What to produce => Put every line of the records below into a numbered list, dropping blank lines and leaving the pictures out.

[Dataset entries]
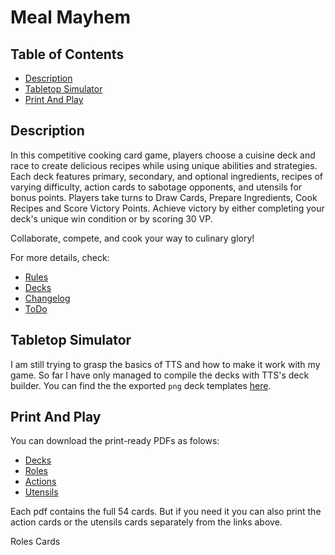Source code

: # Meal Mayhem

## Table of Contents

- [Description](#description)
- [Tabletop Simulator](#tabletop-simulator)
- [Print And Play](#print-and-play)

## Description

In this competitive cooking card game, players choose a cuisine deck and race to create delicious
recipes while using unique abilities and strategies.
Each deck features primary, secondary, and optional ingredients, recipes of varying difficulty,
action cards to sabotage opponents, and utensils for bonus points.
Players take turns to Draw Cards, Prepare Ingredients, Cook Recipes and Score Victory Points.
Achieve victory by either completing your deck's unique win condition or by scoring 30 VP.

Collaborate, compete, and cook your way to culinary glory!

For more details, check:

- [Rules](Rules.md)
- [Decks](Decks.md)
- [Changelog](CHANGELOG.md)
- [ToDo](TODO.md)

## Tabletop Simulator

I am still trying to grasp the basics of TTS and how to make it work with my game.
So far I have only managed to compile the decks with TTS's deck builder. You can find the
the exported `png` deck templates [here](files/tts).

## Print And Play

You can download the print-ready PDFs as folows:

- [Decks](https://drive.google.com/drive/folders/1RjN7gm9uUmFUjK3Yv4_XwoySk4Y0jHjB?usp=sharing)
- [Roles](https://drive.google.com/file/d/1vtato6tITbTrM0xFkkSaoeRSS999X8Ku/view?usp=sharing)
- [Actions](https://drive.google.com/file/d/1S0TfjAVLHZW4D9PotTRZZduPXj8LMDFb/view?usp=sharing)
- [Utensils](https://drive.google.com/file/d/1GEOwRXla9UpwlXIWsCkZbUjKwD3YBcrl/view?usp=sharing)

Each pdf contains the full 54 cards. But if you need it you can also print the action cards or
the utensils cards separately from the links above.

Roles Cards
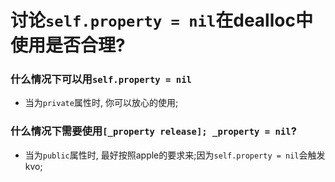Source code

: 讨论`self.property = nil`在dealloc中使用是否合理?
==============================================


### 什么情况下可以用`self.property = nil`

- 当为`private`属性时, 你可以放心的使用;


### 什么情况下需要使用`[_property release]; _property = nil`?

- 当为`public`属性时, 最好按照apple的要求来;因为`self.property = nil`会触发kvo;

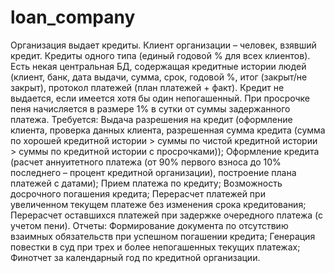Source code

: # loan_company
Организация выдает кредиты. Клиент организации – человек, взявший кредит. Кредиты одного типа (единый годовой % для всех клиентов). Есть некая центральная БД, содержащая кредитные истории людей (клиент, банк, дата выдачи, сумма, срок, годовой %, итог (закрыт/не закрыт), протокол платежей (план платежей + факт). Кредит не выдается, если имеется хотя бы один непогашенный. При просрочке пеня начисляется в размере 1% в сутки от суммы задержанного платежа.
Требуется:
Выдача разрешения на кредит (оформление клиента, проверка данных клиента, разрешенная сумма кредита (сумма по хорошей кредитной истории > суммы по чистой кредитной истории > суммы по кредитной истории с просрочками));
Оформление кредита (расчет аннуитетного платежа (от 90% первого взноса до 10% последнего – процент кредитной организации), построение плана платежей с датами);
Прием платежа по кредиту;
Возможность досрочного погашения кредита;
Перерасчет платежей при увеличенном текущем платеже без изменения срока кредитования;
Перерасчет оставшихся платежей при задержке очередного платежа (с учетом пени).
Отчеты:
Формирование документа по отсутствию взаимных обязательств при успешном погашении кредита;
Генерация повестки в суд при трех  и более непогашенных текущих платежах;
Финотчет за календарный год по кредитной организации.
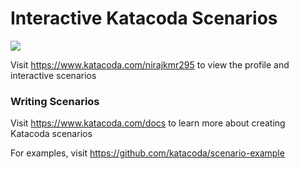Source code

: # Interactive Katacoda Scenarios

[![](http://shields.katacoda.com/katacoda/nirajkmr295/count.svg)](https://www.katacoda.com/nirajkmr295 "Get your profile on Katacoda.com")

Visit https://www.katacoda.com/nirajkmr295 to view the profile and interactive scenarios

### Writing Scenarios
Visit https://www.katacoda.com/docs to learn more about creating Katacoda scenarios

For examples, visit https://github.com/katacoda/scenario-example
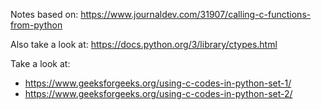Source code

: Notes based on:
https://www.journaldev.com/31907/calling-c-functions-from-python

Also take a look at:
https://docs.python.org/3/library/ctypes.html


Take a look at:
- https://www.geeksforgeeks.org/using-c-codes-in-python-set-1/
- https://www.geeksforgeeks.org/using-c-codes-in-python-set-2/


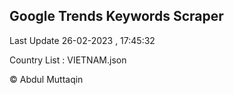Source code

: 

## Google Trends Keywords Scraper 
 
Last Update 26-02-2023 , 17:45:32

Country List :
VIETNAM.json



© Abdul Muttaqin 
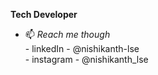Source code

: **Tech Developer**

- 📫 *Reach me though* <br>
       - linkedIn - @nishikanth-lse <br>
       - instagram - @nishikanth_lse


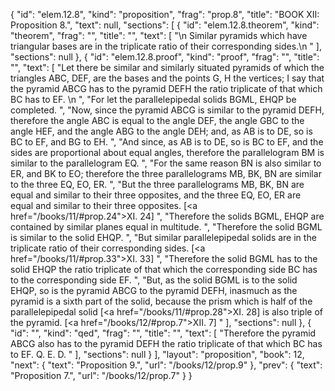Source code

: {
  "id": "elem.12.8",
  "kind": "proposition",
  "frag": "prop.8",
  "title": "BOOK XII: Proposition 8.",
  "text": null,
  "sections": [
    {
      "id": "elem.12.8.theorem",
      "kind": "theorem",
      "frag": "",
      "title": "",
      "text": [
        "\n       Similar pyramids which have triangular bases are in the triplicate ratio of their corresponding sides.\n      "
      ],
      "sections": null
    },
    {
      "id": "elem.12.8.proof",
      "kind": "proof",
      "frag": "",
      "title": "",
      "text": [
        "Let there be similar and similarly situated pyramids of which the triangles ABC, DEF, are the bases and the points G, H the vertices; I say that the pyramid ABCG has to the pyramid DEFH the ratio triplicate of that which BC has to EF. \n      ",
        "For let the parallelepipedal solids BGML, EHQP be completed. ",
        "Now, since the pyramid ABCG is similar to the pyramid DEFH, therefore the angle ABC is equal to the angle DEF, the angle GBC to the angle HEF, and the angle ABG to the angle DEH; and, as AB is to DE, so is BC to EF, and BG to EH. ",
        "And since, as AB is to DE, so is BC to EF, and the sides are proportional about equal angles, therefore the parallelogram BM is similar to the parallelogram EQ. ",
        "For the same reason BN is also similar to ER, and BK to EO; therefore the three parallelograms MB, BK, BN are similar to the three EQ, EO, ER. ",
        "But the three parallelograms MB, BK, BN are equal and similar to their three opposites, and the three EQ, EO, ER are equal and similar to their three opposites. [<a href=\"/books/11/#prop.24\">XI. 24</a>] ",
        "Therefore the solids BGML, EHQP are contained by similar planes equal in multitude. ",
        "Therefore the solid BGML is similar to the solid EHQP. ",
        "But similar parallelepipedal solids are in the triplicate ratio of their corresponding sides. [<a href=\"/books/11/#prop.33\">XI. 33</a>] ",
        "Therefore the solid BGML has to the solid EHQP the ratio triplicate of that which the corresponding side BC has to the corresponding side EF. ",
        "But, as the solid BGML is to the solid EHQP, so is the pyramid ABCG to the pyramid DEFH, inasmuch as the pyramid is a sixth part of the solid, because the prism which is half of the parallelepipedal solid [<a href=\"/books/11/#prop.28\">XI. 28</a>] is also triple of the pyramid. [<a href=\"/books/12/#prop.7\">XII. 7</a>] "
      ],
      "sections": null
    },
    {
      "id": "",
      "kind": "qed",
      "frag": "",
      "title": "",
      "text": [
        "Therefore the pyramid ABCG also has to the pyramid DEFH the ratio triplicate of that which BC has to EF. Q. E. D. "
      ],
      "sections": null
    }
  ],
  "layout": "proposition",
  "book": 12,
  "next": {
    "text": "Proposition 9.",
    "url": "/books/12/prop.9"
  },
  "prev": {
    "text": "Proposition 7.",
    "url": "/books/12/prop.7"
  }
}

Task output =>
1. Source code
2. : # Meal Mayhem
3. ## Table of Contents
4. - [Description](#description)
5. - [Tabletop Simulator](#tabletop-simulator)
6. - [Print And Play](#print-and-play)
7. ## Description
8. In this competitive cooking card game, players choose a cuisine deck and race to create delicious
9. recipes while using unique abilities and strategies.
10. Each deck features primary, secondary, and optional ingredients, recipes of varying difficulty,
11. action cards to sabotage opponents, and utensils for bonus points.
12. Players take turns to Draw Cards, Prepare Ingredients, Cook Recipes and Score Victory Points.
13. Achieve victory by either completing your deck's unique win condition or by scoring 30 VP.
14. Collaborate, compete, and cook your way to culinary glory!
15. For more details, check:
16. - [Rules](Rules.md)
17. - [Decks](Decks.md)
18. - [Changelog](CHANGELOG.md)
19. - [ToDo](TODO.md)
20. ## Tabletop Simulator
21. I am still trying to grasp the basics of TTS and how to make it work with my game.
22. So far I have only managed to compile the decks with TTS's deck builder. You can find the
23. the exported `png` deck templates [here](files/tts).
24. ## Print And Play
25. You can download the print-ready PDFs as folows:
26. - [Decks](https://drive.google.com/drive/folders/1RjN7gm9uUmFUjK3Yv4_XwoySk4Y0jHjB?usp=sharing)
27. - [Roles](https://drive.google.com/file/d/1vtato6tITbTrM0xFkkSaoeRSS999X8Ku/view?usp=sharing)
28. - [Actions](https://drive.google.com/file/d/1S0TfjAVLHZW4D9PotTRZZduPXj8LMDFb/view?usp=sharing)
29. - [Utensils](https://drive.google.com/file/d/1GEOwRXla9UpwlXIWsCkZbUjKwD3YBcrl/view?usp=sharing)
30. Each pdf contains the full 54 cards. But if you need it you can also print the action cards or
31. the utensils cards separately from the links above.
32. Roles Cards
33. Source code
34. : 讨论`self.property = nil`在dealloc中使用是否合理?
35. ==============================================
36. ### 什么情况下可以用`self.property = nil`
37. - 当为`private`属性时, 你可以放心的使用;
38. ### 什么情况下需要使用`[_property release]; _property = nil`?
39. - 当为`public`属性时, 最好按照apple的要求来;因为`self.property = nil`会触发kvo;
40. Source code
41. : # loan_company
42. Организация выдает кредиты. Клиент организации – человек, взявший кредит. Кредиты одного типа (единый годовой % для всех клиентов). Есть некая центральная БД, содержащая кредитные истории людей (клиент, банк, дата выдачи, сумма, срок, годовой %, итог (закрыт/не закрыт), протокол платежей (план платежей + факт). Кредит не выдается, если имеется хотя бы один непогашенный. При просрочке пеня начисляется в размере 1% в сутки от суммы задержанного платежа.
43. Требуется:
44. Выдача разрешения на кредит (оформление клиента, проверка данных клиента, разрешенная сумма кредита (сумма по хорошей кредитной истории > суммы по чистой кредитной истории > суммы по кредитной истории с просрочками));
45. Оформление кредита (расчет аннуитетного платежа (от 90% первого взноса до 10% последнего – процент кредитной организации), построение плана платежей с датами);
46. Прием платежа по кредиту;
47. Возможность досрочного погашения кредита;
48. Перерасчет платежей при увеличенном текущем платеже без изменения срока кредитования;
49. Перерасчет оставшихся платежей при задержке очередного платежа (с учетом пени).
50. Отчеты:
51. Формирование документа по отсутствию взаимных обязательств при успешном погашении кредита;
52. Генерация повестки в суд при трех  и более непогашенных текущих платежах;
53. Финотчет за календарный год по кредитной организации.
54. Source code
55. : # Interactive Katacoda Scenarios
56. [![](http://shields.katacoda.com/katacoda/nirajkmr295/count.svg)](https://www.katacoda.com/nirajkmr295 "Get your profile on Katacoda.com")
57. Visit https://www.katacoda.com/nirajkmr295 to view the profile and interactive scenarios
58. ### Writing Scenarios
59. Visit https://www.katacoda.com/docs to learn more about creating Katacoda scenarios
60. For examples, visit https://github.com/katacoda/scenario-example
61. Source code
62. : Notes based on:
63. https://www.journaldev.com/31907/calling-c-functions-from-python
64. Also take a look at:
65. https://docs.python.org/3/library/ctypes.html
66. Take a look at:
67. - https://www.geeksforgeeks.org/using-c-codes-in-python-set-1/
68. - https://www.geeksforgeeks.org/using-c-codes-in-python-set-2/
69. Source code
70. : 
71. ## Google Trends Keywords Scraper 
72. Last Update 26-02-2023 , 17:45:32
73. Country List :
74. VIETNAM.json
75. © Abdul Muttaqin 
76. Source code
77. : **Tech Developer**
78. - 📫 *Reach me though* <br>
79.        - linkedIn - @nishikanth-lse <br>
80.        - instagram - @nishikanth_lse
81. Source code
82. : {
83.   "id": "elem.12.8",
84.   "kind": "proposition",
85.   "frag": "prop.8",
86.   "title": "BOOK XII: Proposition 8.",
87.   "text": null,
88.   "sections": [
89.     {
90.       "id": "elem.12.8.theorem",
91.       "kind": "theorem",
92.       "frag": "",
93.       "title": "",
94.       "text": [
95.         "\n       Similar pyramids which have triangular bases are in the triplicate ratio of their corresponding sides.\n      "
96.       ],
97.       "sections": null
98.     },
99.     {
100.       "id": "elem.12.8.proof",
101.       "kind": "proof",
102.       "frag": "",
103.       "title": "",
104.       "text": [
105.         "Let there be similar and similarly situated pyramids of which the triangles ABC, DEF, are the bases and the points G, H the vertices; I say that the pyramid ABCG has to the pyramid DEFH the ratio triplicate of that which BC has to EF. \n      ",
106.         "For let the parallelepipedal solids BGML, EHQP be completed. ",
107.         "Now, since the pyramid ABCG is similar to the pyramid DEFH, therefore the angle ABC is equal to the angle DEF, the angle GBC to the angle HEF, and the angle ABG to the angle DEH; and, as AB is to DE, so is BC to EF, and BG to EH. ",
108.         "And since, as AB is to DE, so is BC to EF, and the sides are proportional about equal angles, therefore the parallelogram BM is similar to the parallelogram EQ. ",
109.         "For the same reason BN is also similar to ER, and BK to EO; therefore the three parallelograms MB, BK, BN are similar to the three EQ, EO, ER. ",
110.         "But the three parallelograms MB, BK, BN are equal and similar to their three opposites, and the three EQ, EO, ER are equal and similar to their three opposites. [<a href=\"/books/11/#prop.24\">XI. 24</a>] ",
111.         "Therefore the solids BGML, EHQP are contained by similar planes equal in multitude. ",
112.         "Therefore the solid BGML is similar to the solid EHQP. ",
113.         "But similar parallelepipedal solids are in the triplicate ratio of their corresponding sides. [<a href=\"/books/11/#prop.33\">XI. 33</a>] ",
114.         "Therefore the solid BGML has to the solid EHQP the ratio triplicate of that which the corresponding side BC has to the corresponding side EF. ",
115.         "But, as the solid BGML is to the solid EHQP, so is the pyramid ABCG to the pyramid DEFH, inasmuch as the pyramid is a sixth part of the solid, because the prism which is half of the parallelepipedal solid [<a href=\"/books/11/#prop.28\">XI. 28</a>] is also triple of the pyramid. [<a href=\"/books/12/#prop.7\">XII. 7</a>] "
116.       ],
117.       "sections": null
118.     },
119.     {
120.       "id": "",
121.       "kind": "qed",
122.       "frag": "",
123.       "title": "",
124.       "text": [
125.         "Therefore the pyramid ABCG also has to the pyramid DEFH the ratio triplicate of that which BC has to EF. Q. E. D. "
126.       ],
127.       "sections": null
128.     }
129.   ],
130.   "layout": "proposition",
131.   "book": 12,
132.   "next": {
133.     "text": "Proposition 9.",
134.     "url": "/books/12/prop.9"
135.   },
136.   "prev": {
137.     "text": "Proposition 7.",
138.     "url": "/books/12/prop.7"
139.   }
140. }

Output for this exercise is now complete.